One of Beilein's cornerstone philosophies in recruiting has always been to look at a player and wonder how good he could be, rather than how good he is right now. Never was that more true than with Robinson.
"Those guys believed in me before anyone else really did, and that means a lot," Robinson told AnnArbor.com recently. "I really knew I wanted to go there (right away). They have a great coaching staff and their job is to see how players might progress in their upcoming years, not necessarily what they are right now.
"I believe some schools look too much into what a player is right now, and not what their potential could be. Michigan did a great job with that, though, and that's what I really liked about them."

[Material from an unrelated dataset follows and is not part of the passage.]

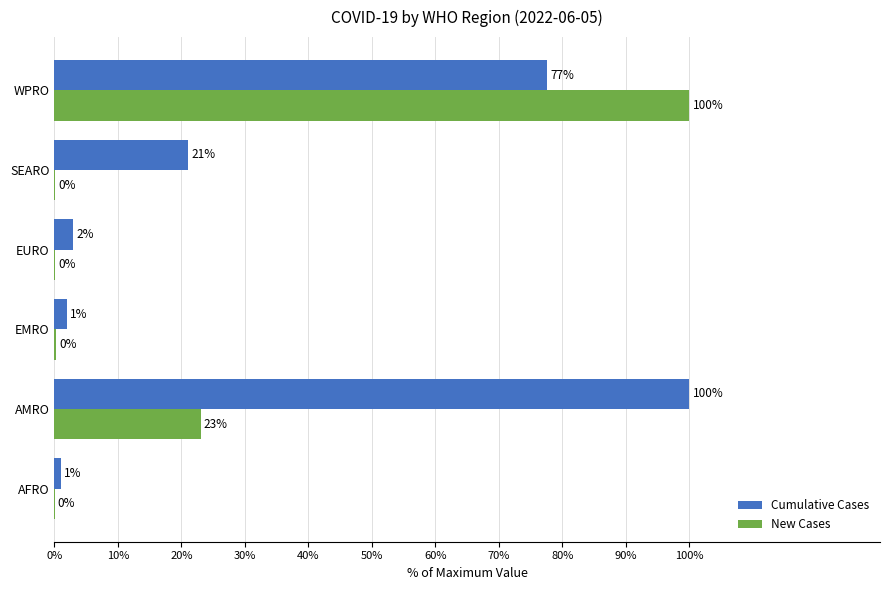

Between SEARO and WPRO, which series saw the biggest shift?

New Cases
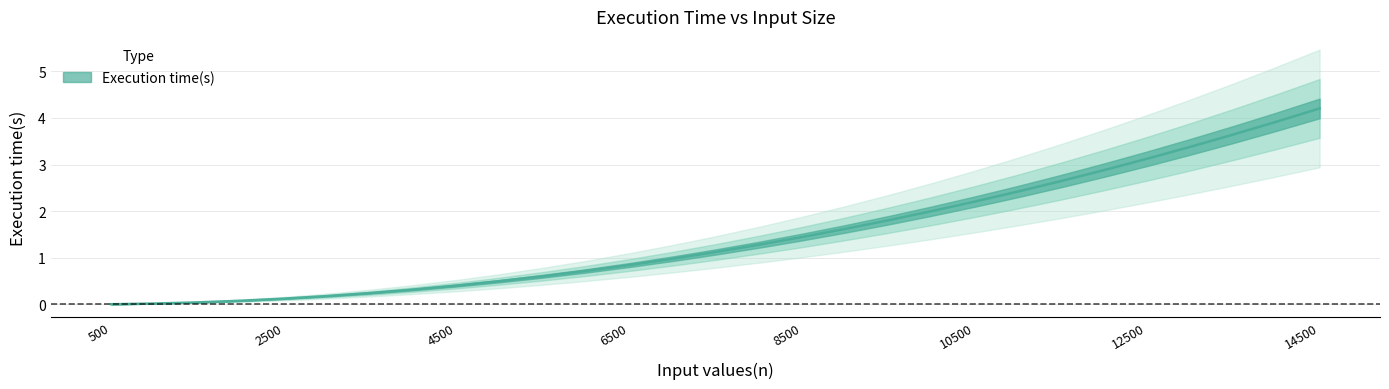

Reading left to right, transcribe all the data shown in this chart.

0.0	0.0	0.0	0.1	0.1	0.2	0.2	0.3	0.4	0.5	0.6	0.7	0.8	1.0	1.1	1.3	1.4	1.6	1.8	2.0	2.2	2.4	2.6	2.9	3.1	3.4	3.6	3.9	4.2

The final two parts of Beilein's 2012 group, which finished the year rated as a top-10 class nationally, were vintage additions as well -- an unheralded point guard in Spike Albrecht and a potential sleeper wing in Caris LeVert.
But when Beilein speaks of "larger" battles, it doesn't take a genius to figure out who he's referring to.
When Michigan outlasted Duke and Florida to land 6-foot-10 power forward Mitch McGary, plenty of eyes opened. And, suddenly, Michigan again had a presence on the national recruiting stage.
"The only thing, really, that's changed is that we're in a position with facilities and some success to really sign players that are more highly-rated," Beilein said. "Will they be better players? We'll find out.
"We had to sort of pick out who were the best players (in our areas of need), and who we really had a realistic chance of getting. ... We just want guys that can play."
Beilein's recruiting momentum has already continued to flow into 2013 and 2014. His 2013 class currently features four players, three of which are regarded as top 100 talent. Derrick Walton, Zak Irvin, Mark Donnal and Austin Hatch all pledged to Beilein prior to their junior seasons. Together, they make up the current No. 2 class nationally.
Michigan hasn't netted a verbal for 2014 yet, but Beilein and assistant coaches Bacari Alexander, LaVall Jordan and Jeff Meyer have certainly casted their net into the deep end of the recruiting pool.
Michigan presently has offers out to three top-50 players -- four-star shooting guard Devin Booker, four-star forward Keita Bates-Diop and four-star wing Trevon Bluiett.
Unlike years past, Michigan's recruiting pitch isn't about "starting" something special. Instead, it's about maintaining something special.
"It's cool to see all the potential that our class has, the class before us has and even (the potential) some of the other guys (in 2014 have)," Donnal told AnnArbor.com. "And I just can't wait to get up there."
With Michigan targeting more elite-level players each season, Beilein admits it's important to continue to look for depth wherever he can find it, just in case a few of those highly-touted talents opt for the NBA before their four years are up.
He's casting for bigger fish, and doing so with a much more souped-up rod and reel.
But Beilein's mission in recruiting hasn't changed. It's the same as it always was, it just lives in a bigger pond now.
"Whether or not they can play according to our rankings is the most important thing," Beilein says. "And also, what we need. No matter where people rank (a player), (who) gives us the chance to win games at a very high level?
"The rankings could be good, they could be bad. But we have one way of looking at it, and it's how can we make Michigan the best."